## Given data
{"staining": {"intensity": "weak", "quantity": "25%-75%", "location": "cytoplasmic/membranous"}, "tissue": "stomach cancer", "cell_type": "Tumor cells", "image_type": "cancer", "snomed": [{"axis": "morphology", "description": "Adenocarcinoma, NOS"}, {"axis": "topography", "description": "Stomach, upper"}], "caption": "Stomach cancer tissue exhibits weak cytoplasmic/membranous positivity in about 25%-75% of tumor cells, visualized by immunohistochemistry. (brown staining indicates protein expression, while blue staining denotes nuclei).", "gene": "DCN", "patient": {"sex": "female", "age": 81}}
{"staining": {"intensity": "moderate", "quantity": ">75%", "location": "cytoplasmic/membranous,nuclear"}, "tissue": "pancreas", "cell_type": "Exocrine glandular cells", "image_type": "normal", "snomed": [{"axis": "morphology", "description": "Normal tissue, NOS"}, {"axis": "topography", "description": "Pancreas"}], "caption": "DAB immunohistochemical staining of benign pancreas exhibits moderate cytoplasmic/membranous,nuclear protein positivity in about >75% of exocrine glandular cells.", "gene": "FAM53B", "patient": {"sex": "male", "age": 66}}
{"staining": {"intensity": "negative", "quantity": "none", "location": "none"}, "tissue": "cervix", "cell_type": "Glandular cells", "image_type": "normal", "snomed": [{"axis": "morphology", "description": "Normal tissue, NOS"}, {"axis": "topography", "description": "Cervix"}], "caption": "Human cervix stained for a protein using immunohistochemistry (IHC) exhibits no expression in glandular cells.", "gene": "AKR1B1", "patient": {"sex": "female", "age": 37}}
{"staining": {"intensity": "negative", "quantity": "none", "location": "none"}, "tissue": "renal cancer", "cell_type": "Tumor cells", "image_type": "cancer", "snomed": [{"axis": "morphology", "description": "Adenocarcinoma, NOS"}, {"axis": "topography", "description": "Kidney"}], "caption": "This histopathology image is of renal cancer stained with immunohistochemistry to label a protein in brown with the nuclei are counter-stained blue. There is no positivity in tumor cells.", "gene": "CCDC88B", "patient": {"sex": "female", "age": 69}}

## Exercise prompt
Word for word, print every line above.

## Exercise result
{"staining": {"intensity": "weak", "quantity": "25%-75%", "location": "cytoplasmic/membranous"}, "tissue": "stomach cancer", "cell_type": "Tumor cells", "image_type": "cancer", "snomed": [{"axis": "morphology", "description": "Adenocarcinoma, NOS"}, {"axis": "topography", "description": "Stomach, upper"}], "caption": "Stomach cancer tissue exhibits weak cytoplasmic/membranous positivity in about 25%-75% of tumor cells, visualized by immunohistochemistry. (brown staining indicates protein expression, while blue staining denotes nuclei).", "gene": "DCN", "patient": {"sex": "female", "age": 81}}
{"staining": {"intensity": "moderate", "quantity": ">75%", "location": "cytoplasmic/membranous,nuclear"}, "tissue": "pancreas", "cell_type": "Exocrine glandular cells", "image_type": "normal", "snomed": [{"axis": "morphology", "description": "Normal tissue, NOS"}, {"axis": "topography", "description": "Pancreas"}], "caption": "DAB immunohistochemical staining of benign pancreas exhibits moderate cytoplasmic/membranous,nuclear protein positivity in about >75% of exocrine glandular cells.", "gene": "FAM53B", "patient": {"sex": "male", "age": 66}}
{"staining": {"intensity": "negative", "quantity": "none", "location": "none"}, "tissue": "cervix", "cell_type": "Glandular cells", "image_type": "normal", "snomed": [{"axis": "morphology", "description": "Normal tissue, NOS"}, {"axis": "topography", "description": "Cervix"}], "caption": "Human cervix stained for a protein using immunohistochemistry (IHC) exhibits no expression in glandular cells.", "gene": "AKR1B1", "patient": {"sex": "female", "age": 37}}
{"staining": {"intensity": "negative", "quantity": "none", "location": "none"}, "tissue": "renal cancer", "cell_type": "Tumor cells", "image_type": "cancer", "snomed": [{"axis": "morphology", "description": "Adenocarcinoma, NOS"}, {"axis": "topography", "description": "Kidney"}], "caption": "This histopathology image is of renal cancer stained with immunohistochemistry to label a protein in brown with the nuclei are counter-stained blue. There is no positivity in tumor cells.", "gene": "CCDC88B", "patient": {"sex": "female", "age": 69}}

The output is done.